Blair grinned. “The rest of the expedition team got back from Borneo in one piece, and my latest article got accepted for publication. It was a pretty good morning’s work, even if I do say so myself.” He punched Jim affectionately on the arm. “So, what’s on the agenda for this afternoon?”
Jim reached for his coat, then steered Blair back toward the elevator. “I’m thinking, we go get a couple of tube steaks for lunch, then we see what comes up. Could be a terrorist plot to take over the PD, or maybe a rogue CIA agent threatening to unleash biological warfare. Oh, or possibly bodyguard detail for some babe of a pop star. You never can tell in this job.”

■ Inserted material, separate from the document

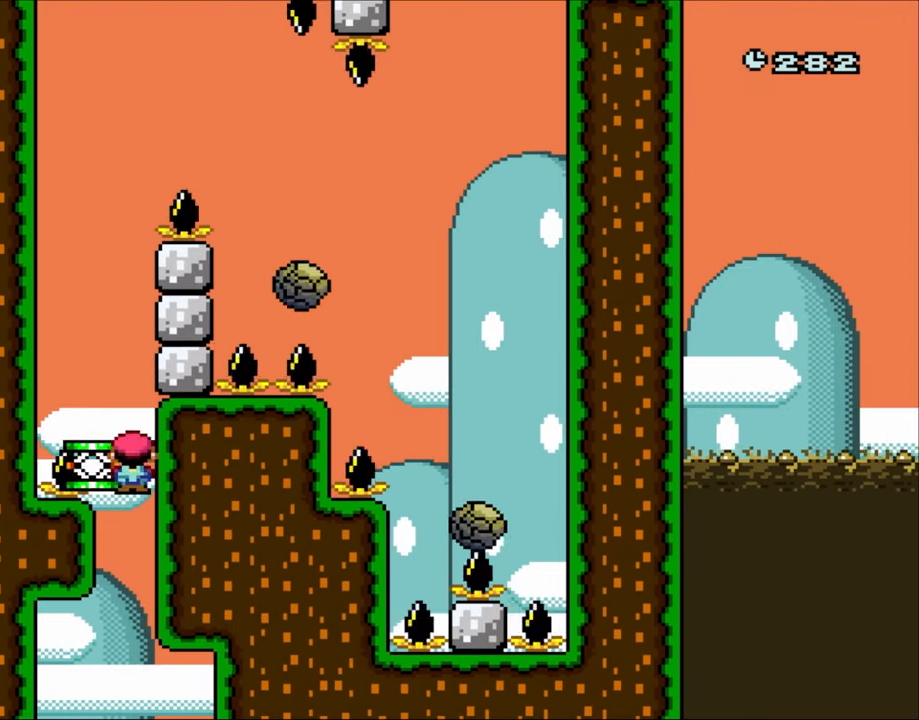
{"buttons": ["X"], "events": [[100, "DPAD_RIGHT", "up"]]}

“You’re kidding, right?” Blair was all wide-eyed incredulity as they stepped into the elevator. “I mean, I know this is Major Crime, the department which investigates the cases other departments run away screaming from. But none of that kind of stuff really happens in Cascade, does it?”
In answer, Jim just grinned, and clapped him on the shoulder. “Welcome to my world, Chief,” he said, as the elevator doors closed.